When a court reporter strokes 2 different words with the same keys, this creates a conflict. Normally, the reporter will fix the error later, but sometimes there is a way for the court reporting software to fix the error for you. This can be referred to as automatic conflict resolution.
My court reporting software's system for accomplishing this is by recording the parts-of-speech before and after the conflicting words.
So for example, if my two conflicting words are Tallahassee and shake and I type the following sentences it will look something like this:
I eat at
Tallahassee / shake all the time. (Prep - Determiner)
I eat a
Tallahassee / shake all the time. (Article - Determiner)
At first it will make me choose between the two, but after I chose it will then automatically add its defined part of speech in a database, so that if I type something like this...
I eat in Tallahassee every afternoon. (Prep - Determiner)
my computer should correctly pick "Tallahassee" since I already told it that "Tallahassee" occurs after a Prep and before a Determiner.

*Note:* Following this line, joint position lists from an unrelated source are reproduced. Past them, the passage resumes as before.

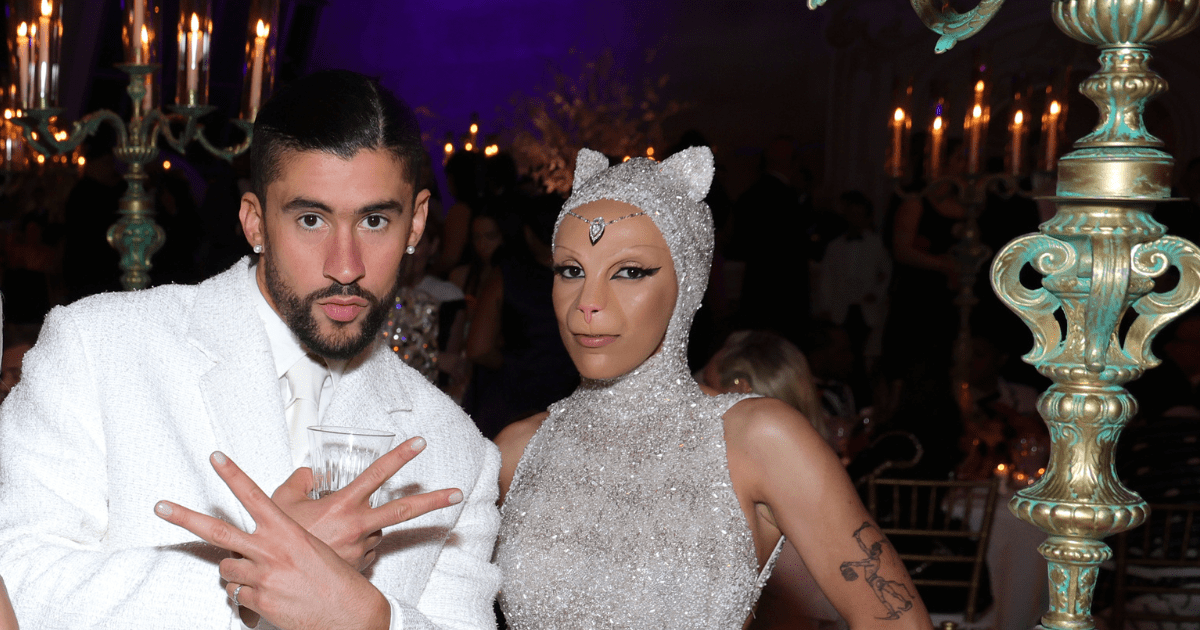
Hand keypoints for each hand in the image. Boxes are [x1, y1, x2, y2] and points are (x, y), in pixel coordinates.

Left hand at [153, 452, 451, 629]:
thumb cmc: (336, 577)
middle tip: (160, 506)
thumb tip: (277, 523)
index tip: (215, 457)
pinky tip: (266, 596)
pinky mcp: (258, 603)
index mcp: (286, 530)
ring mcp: (261, 578)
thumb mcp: (317, 543)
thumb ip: (289, 531)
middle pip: (217, 531)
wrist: (348, 613)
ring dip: (236, 572)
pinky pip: (238, 596)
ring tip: (256, 574)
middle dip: (183, 517)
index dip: (232, 474)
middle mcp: (269, 551)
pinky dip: (247, 595)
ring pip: (226, 570)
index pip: (253, 495)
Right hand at [272, 436, 463, 570]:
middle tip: (457, 493)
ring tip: (333, 530)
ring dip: (365, 527)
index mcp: (343, 505)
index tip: (419, 443)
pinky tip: (335, 545)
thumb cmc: (278, 540)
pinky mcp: (359, 566)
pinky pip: (365, 550)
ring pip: (376, 531)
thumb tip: (311, 472)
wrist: (277, 575)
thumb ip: (301, 480)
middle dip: (434, 501)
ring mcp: (361, 548)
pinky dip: (356, 545)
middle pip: (404, 510)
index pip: (377, 473)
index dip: (400, 455)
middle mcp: (358, 526)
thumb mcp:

The rule for this is simply
pos word pos
I tested the practicality of this conflict-resolution system with 79 random conflicts using parts of ANC's pos-tagged corpus and Excel VBA.
As the data shows, only 10 out of the 79 conflicts showed up with 0 collisions total. This means that in the entirety of the corpus, none of these conflicts had conflicting parts-of-speech which had caused an error.
36/79 conflicts showed up with 5 or less collisions.
32/79 had 10 or more collisions
Each collision represents 1 guaranteed error of real-time translation given the
pos word posrule (per the parsed text from ANC, which was about 4.5 million words long)
These results aren't very good for the kind of real-time accuracy I hope to achieve. It would be much better if I could get at least 30/79 (as opposed to only 10) to have 0 "guaranteed errors."
How can I improve this system so that I will have fewer real-time translation errors?
My best thought is to change the rule from
pos word pos to
pos pos word pos in the case of a collision, but that's all I've got. I'm not very experienced on this subject, so I'm not necessarily opposed to the idea of starting over with something fresh.